Take the records below and set down exactly the lines from the one with "salt and pepper" to the one with "cup: none [669,362,728,448]", ends included; do not copy the pictures.

MATERIAL FOR THIS TASK:
• • •
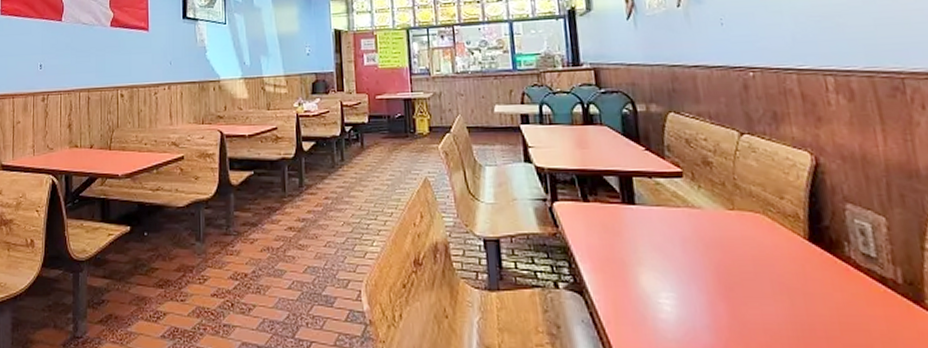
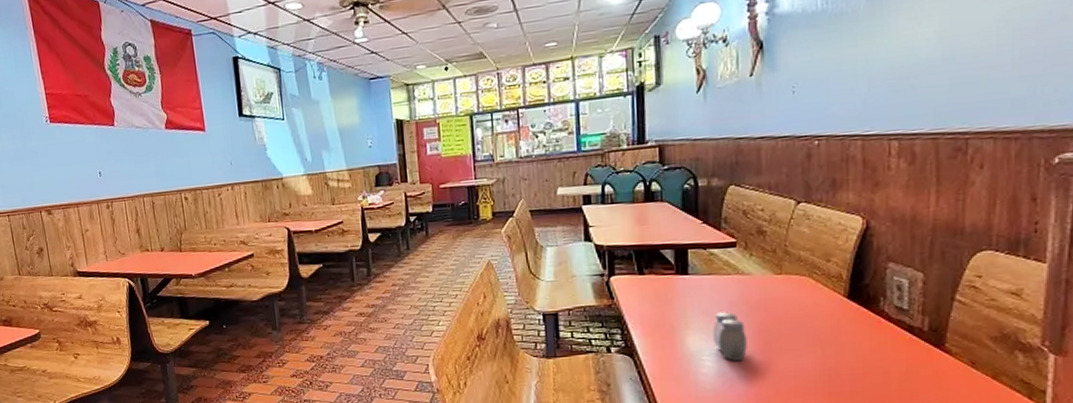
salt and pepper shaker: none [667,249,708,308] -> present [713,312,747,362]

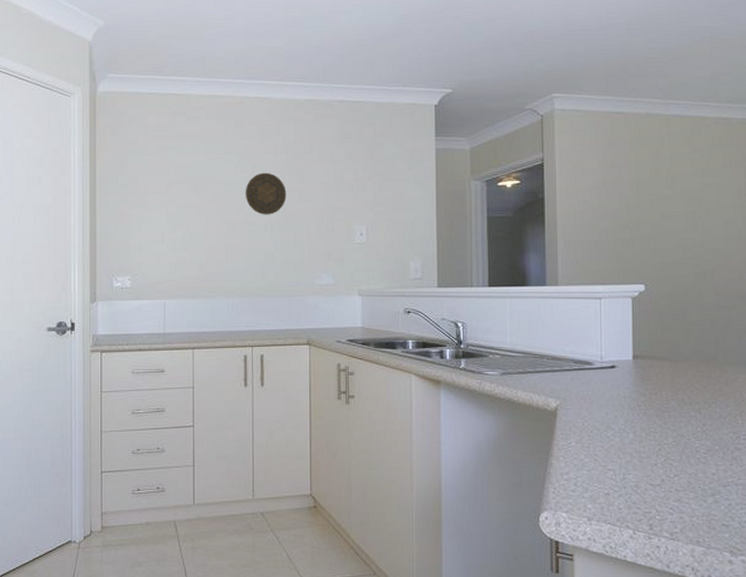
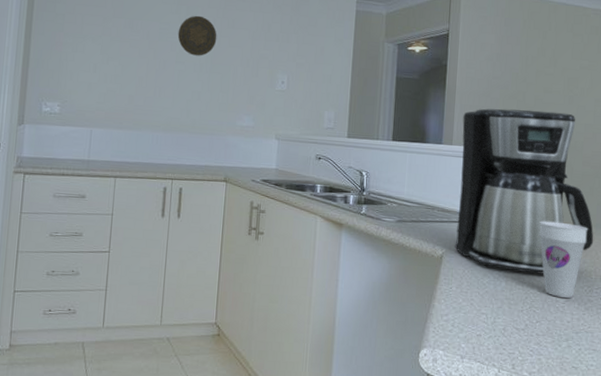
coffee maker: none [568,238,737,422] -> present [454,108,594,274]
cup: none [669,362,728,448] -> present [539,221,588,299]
• • •
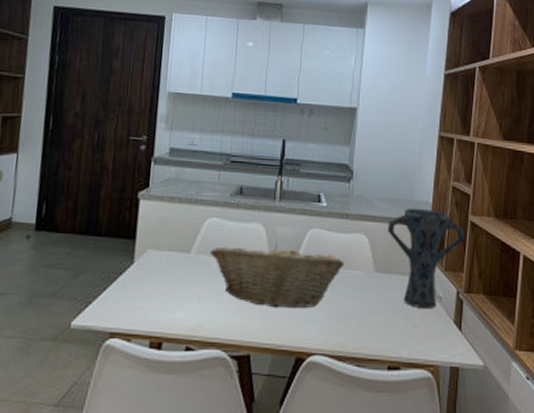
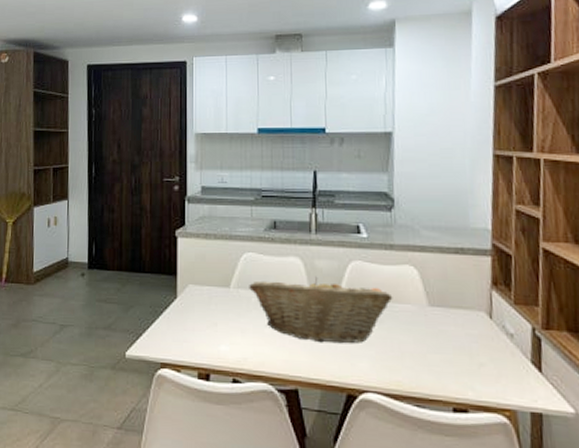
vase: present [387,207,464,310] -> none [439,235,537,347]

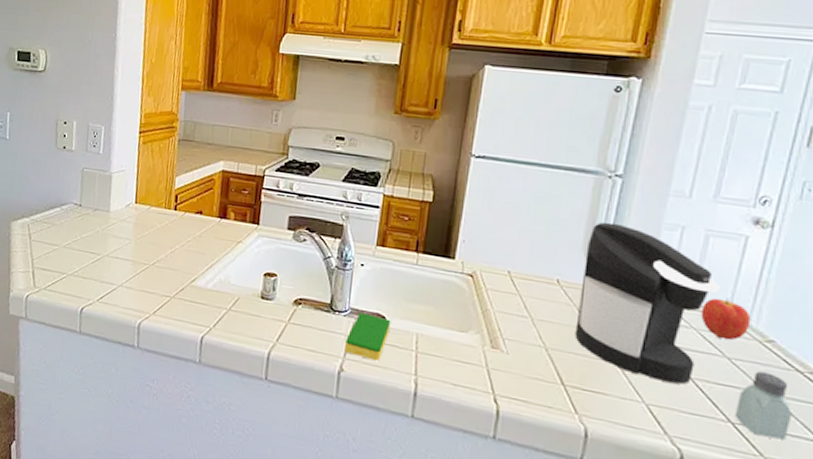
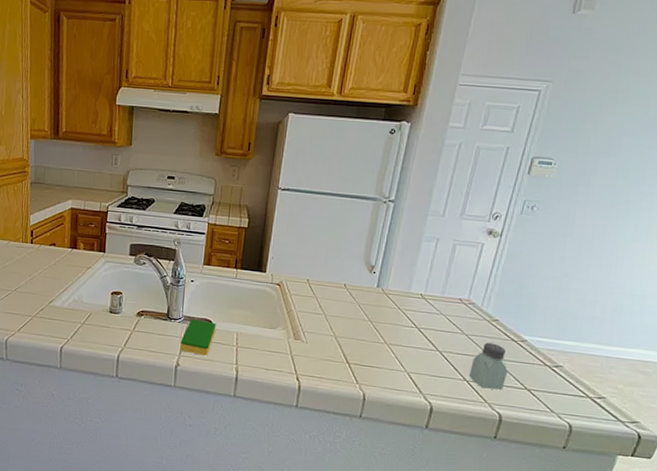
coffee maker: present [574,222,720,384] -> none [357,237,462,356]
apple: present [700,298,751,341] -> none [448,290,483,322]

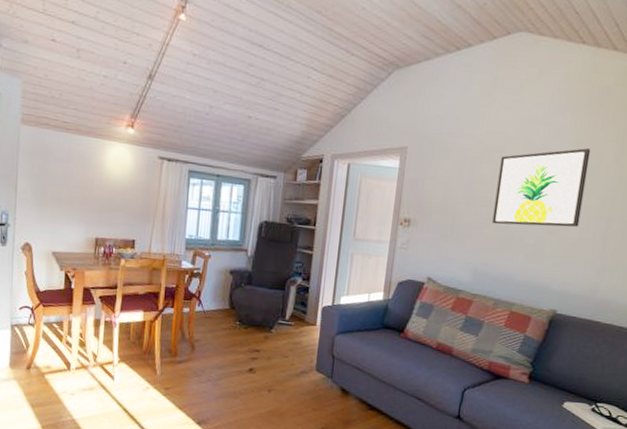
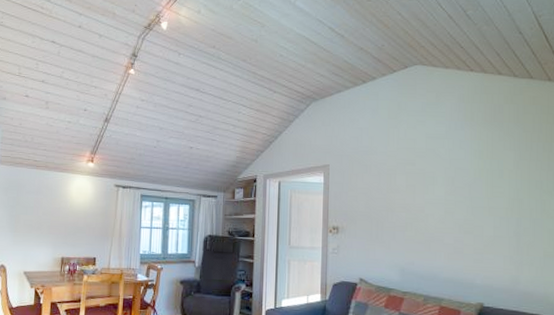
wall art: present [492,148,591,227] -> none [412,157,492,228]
• • •
TASK RESPONSE:
salt and pepper shaker: none [667,249,708,308] -> present [713,312,747,362]

coffee maker: none [568,238,737,422] -> present [454,108,594,274]
cup: none [669,362,728,448] -> present [539,221,588,299]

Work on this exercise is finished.